— Start of SELECTED TEXT —

According to CITIC Construction Investment research, as AI servers push PCB requirements from M7/M8 to M9 material grades, the entire upstream supply chain — resins, glass fiber cloth, copper foil — is being forced to upgrade simultaneously. Guojin Securities forecasts that some PCBs for NVIDIA’s next-generation Rubin platform will begin using M9 materials in 2026, adding further demand concentration at the premium end of the copper foil market.

For procurement leaders, the strategic response is clear but difficult: lock in supply through longer-term agreements, engage directly with upstream material producers, and — where feasible — consider alternative architectures that reduce copper foil content per board. The window for favorable spot pricing is narrowing.

Timeline of Escalation

Dec 2025 – Jan 2026
Gold prices rise ~20%; copper-clad laminate prices climb 15–20%. PCB supply chain analysts flag structural tightening in high-grade foil markets.
January 2026
LME copper hits an all-time record, breaking above $13,300/tonne — more than 20% above late-2025 averages. Driven by supply tightness and speculative demand.
February 2026
LME copper climbs a further 2.3%. NCAB Group releases PCB Supply Chain Outlook describing a “seller’s market” with availability constraints alongside price rises. Jiantao issues 10% CCL price increase notice.

— End of SELECTED TEXT —
— Start of DATA EXCERPTS —

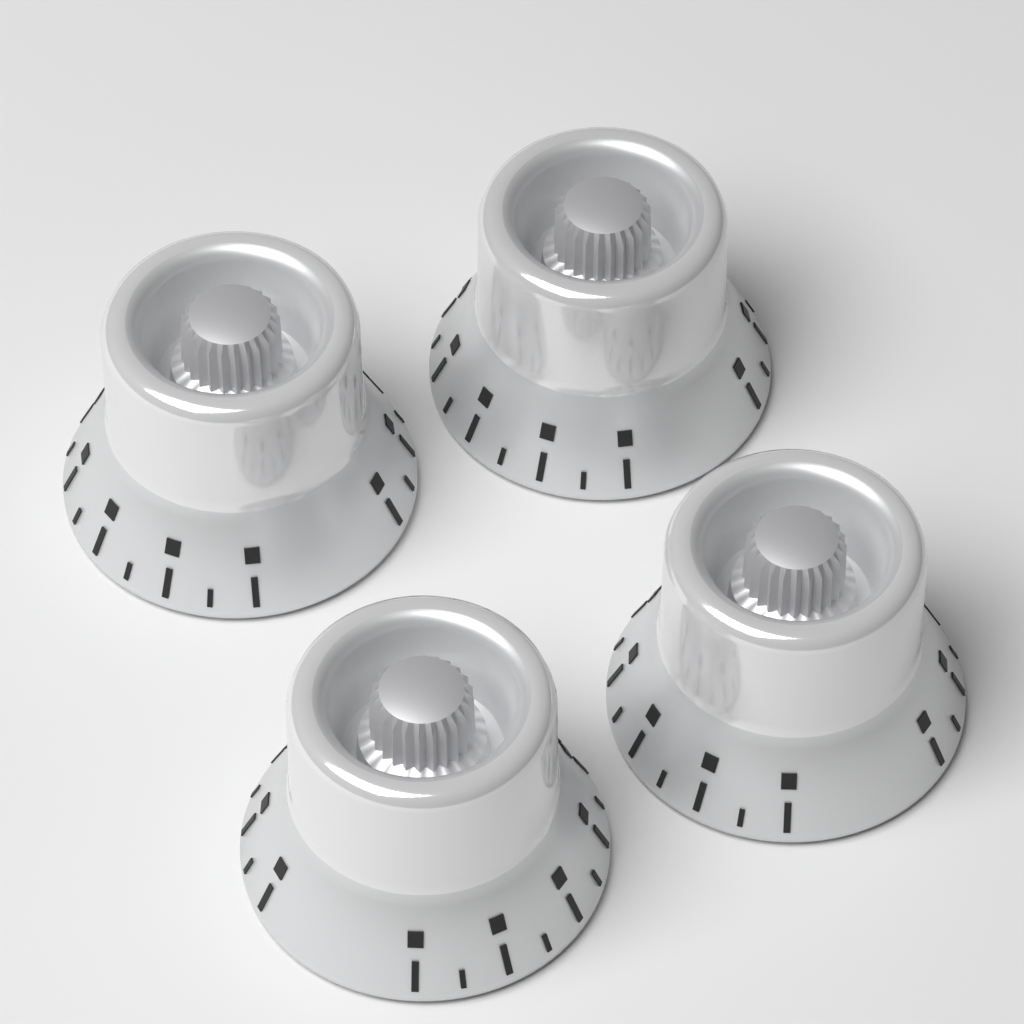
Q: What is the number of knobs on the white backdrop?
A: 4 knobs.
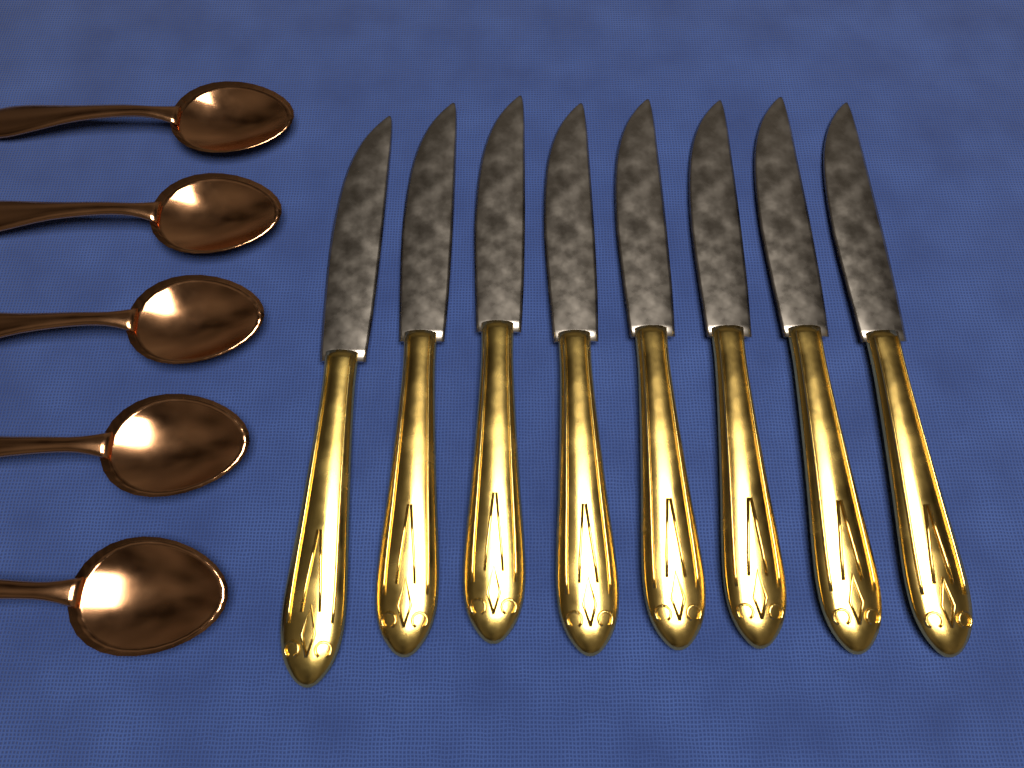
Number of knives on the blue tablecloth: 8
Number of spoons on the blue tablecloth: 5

— End of DATA EXCERPTS —
— Start of DATA EXCERPTS —

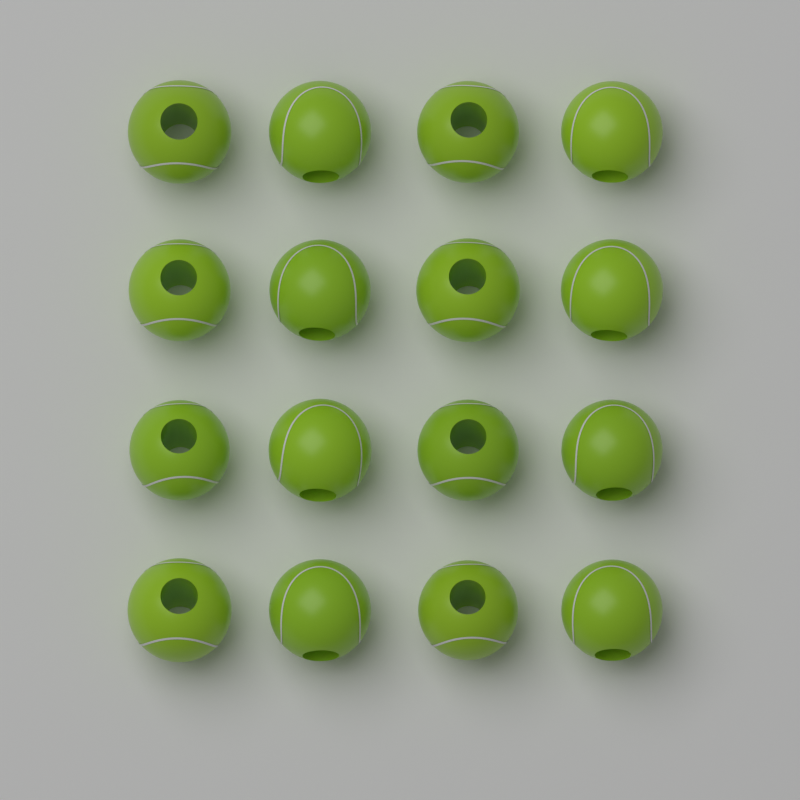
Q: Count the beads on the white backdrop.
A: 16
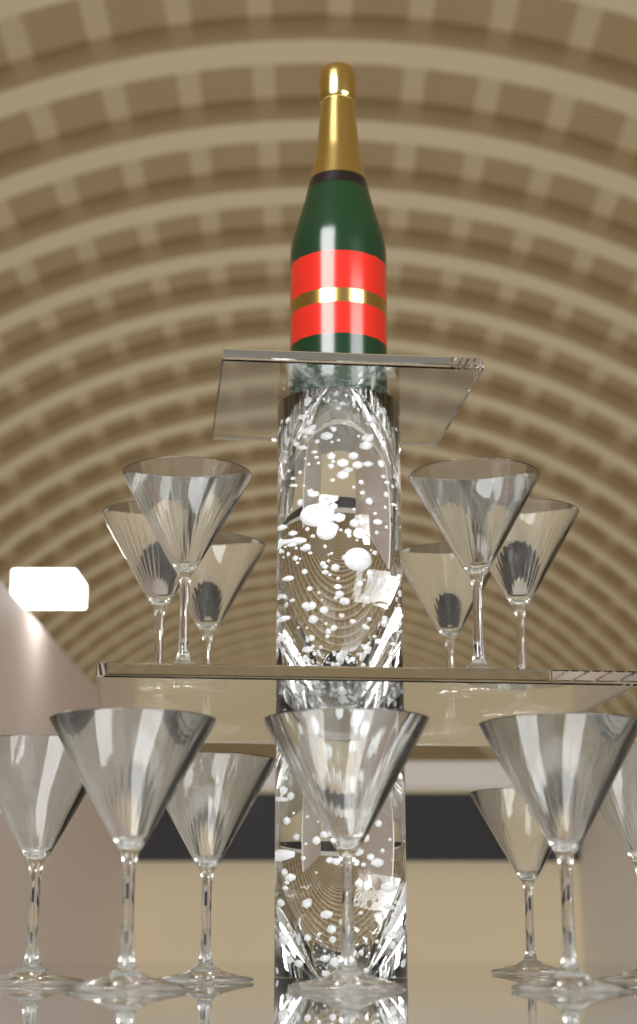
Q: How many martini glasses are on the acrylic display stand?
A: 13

— End of DATA EXCERPTS —

WHAT IS ASKED
**a)** Which upstream supply chain materials does the passage on PCB and copper foil prices say are being forced to upgrade at the same time?
**b)** From the passage on PCB and copper foil prices, return the part that opens with the words containing "Dec 2025 – Jan" and closes with "high-grade foil markets.".

SOLUTIONS IN ORDER
**a)** Resins, glass fiber cloth, copper foil

**b)**
Dec 2025 – Jan 2026
Gold prices rise ~20%; copper-clad laminate prices climb 15–20%. PCB supply chain analysts flag structural tightening in high-grade foil markets.